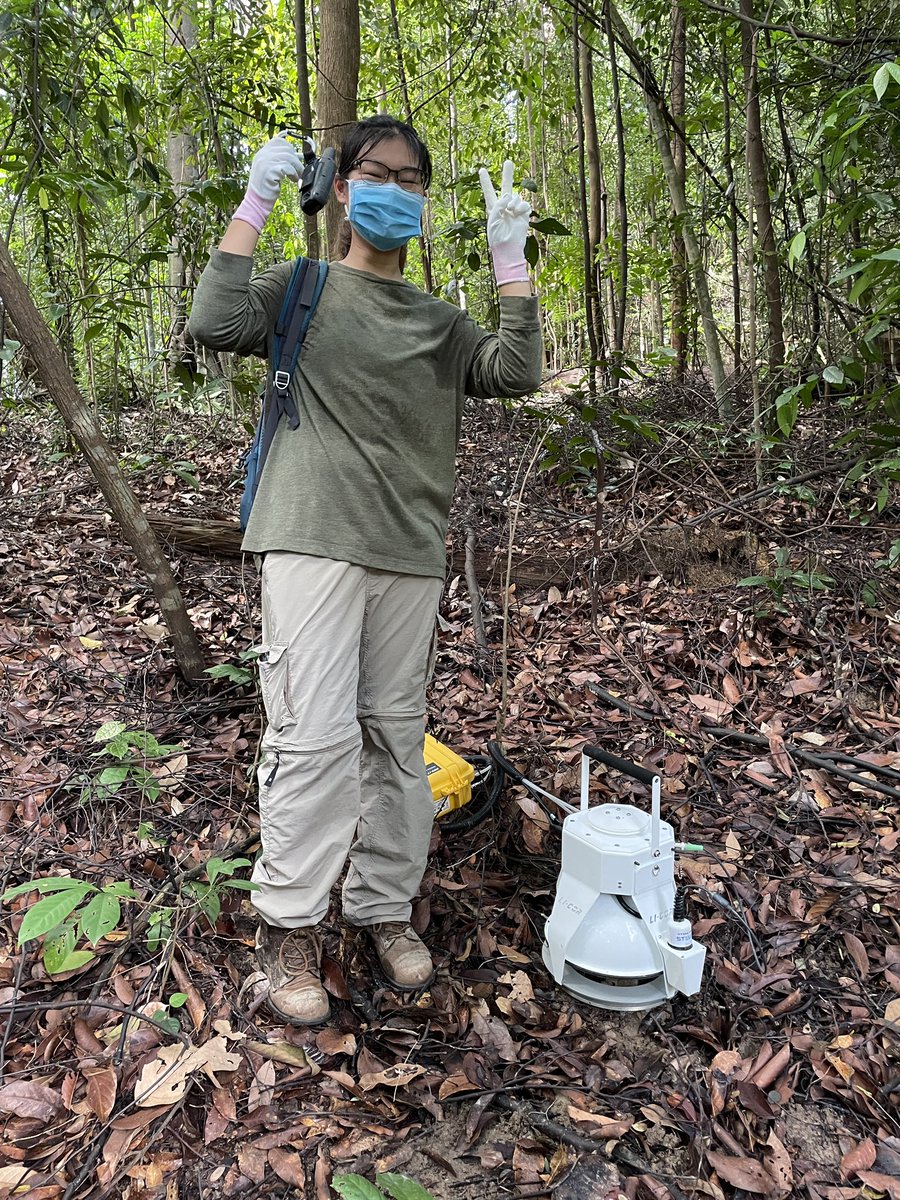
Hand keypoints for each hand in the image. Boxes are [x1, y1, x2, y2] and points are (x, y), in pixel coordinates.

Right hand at [232, 133, 303, 232]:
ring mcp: (265, 162)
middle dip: (295, 158)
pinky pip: (287, 167)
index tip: (295, 158)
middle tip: (298, 170)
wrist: (257, 202)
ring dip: (297, 167)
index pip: (278, 141)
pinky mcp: (269, 170)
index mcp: (261, 154)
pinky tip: (293, 179)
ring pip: (289, 157)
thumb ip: (277, 162)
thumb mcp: (269, 171)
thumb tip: (294, 157)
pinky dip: (294, 174)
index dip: (289, 148)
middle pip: (285, 147)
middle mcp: (262, 155)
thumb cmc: (265, 189)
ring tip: (297, 176)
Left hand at [479, 160, 531, 285]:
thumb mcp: (493, 218)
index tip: (481, 170)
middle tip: (508, 162)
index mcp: (493, 209)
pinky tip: (517, 214)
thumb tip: (510, 195)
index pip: (489, 192)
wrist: (508, 248)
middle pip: (506, 187)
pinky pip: (523, 204)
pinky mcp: (523, 215)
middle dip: (507, 175)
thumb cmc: (497, 236)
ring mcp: (514, 210)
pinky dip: (520, 207)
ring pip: (515, 196)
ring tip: (510, 212)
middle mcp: (504, 207)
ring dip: (513, 202)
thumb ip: (499, 204)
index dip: (486, 182)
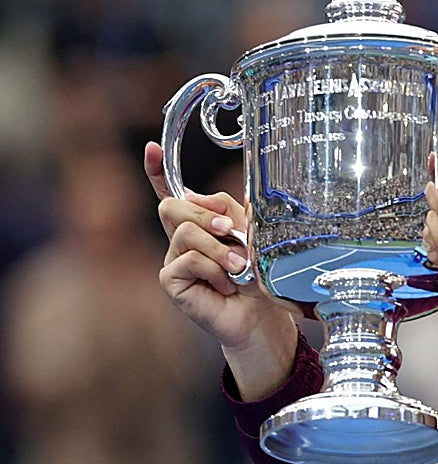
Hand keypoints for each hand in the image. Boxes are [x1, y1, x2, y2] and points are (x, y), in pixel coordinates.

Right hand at [146, 142, 296, 398]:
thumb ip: (230, 211)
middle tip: (232, 233)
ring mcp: (173, 258)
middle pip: (174, 207)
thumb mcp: (251, 235)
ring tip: (237, 268)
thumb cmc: (257, 277)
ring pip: (185, 232)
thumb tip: (199, 197)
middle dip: (207, 216)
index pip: (172, 193)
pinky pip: (187, 259)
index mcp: (200, 223)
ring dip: (218, 248)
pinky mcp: (170, 280)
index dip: (158, 171)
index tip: (151, 148)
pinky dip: (212, 270)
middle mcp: (180, 238)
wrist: (260, 315)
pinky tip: (224, 285)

# [Try it]
From the line containing "middle tip: (508, 162)" to the last line of the records, inclusive, output the lines exactly as written and nothing else; leave out the pictures.

# [Solution]
middle tip: (508, 162)
index mcp: (493, 209)
pinky tip: (517, 214)
thumb tip: (510, 195)
index pip: (489, 192)
wrist: (508, 248)
middle pip: (506, 187)
pinky pip: (523, 204)
pinky mcp: (523, 215)
middle dip: (507, 175)
thumb cmc: (497, 236)
ring mcp: (514, 210)
pinky dip: (520, 207)
ring pip: (515, 196)
ring tip: (510, 212)
middle mcp: (504, 207)
ring dip: (513, 202)
thumb ip: (499, 204)
index dip: (486, 182)
Hand keypoints for each hand in the image. Boxes are [x1, y1, x2, y2] and points are (x, y), in pixel coordinates.

Right hand at [146, 142, 296, 398]:
thumb ip: (230, 211)
middle tip: (232, 233)
ring mcp: (173, 258)
middle pip: (174, 207)
thumb mcp: (251, 235)
ring tip: (237, 268)
thumb cmc: (257, 277)
ring pip: (185, 232)
thumb tip: (199, 197)
middle dip: (207, 216)
index pip: (172, 193)
pinky pip: (187, 259)
index mcp: (200, 223)
ring dip: (218, 248)
pinky mcp: (170, 280)
index dip: (158, 171)
index tip: (151, 148)
pinky dip: (212, 270)
middle mcp: (180, 238)
wrist: (260, 315)
pinky tip: (224, 285)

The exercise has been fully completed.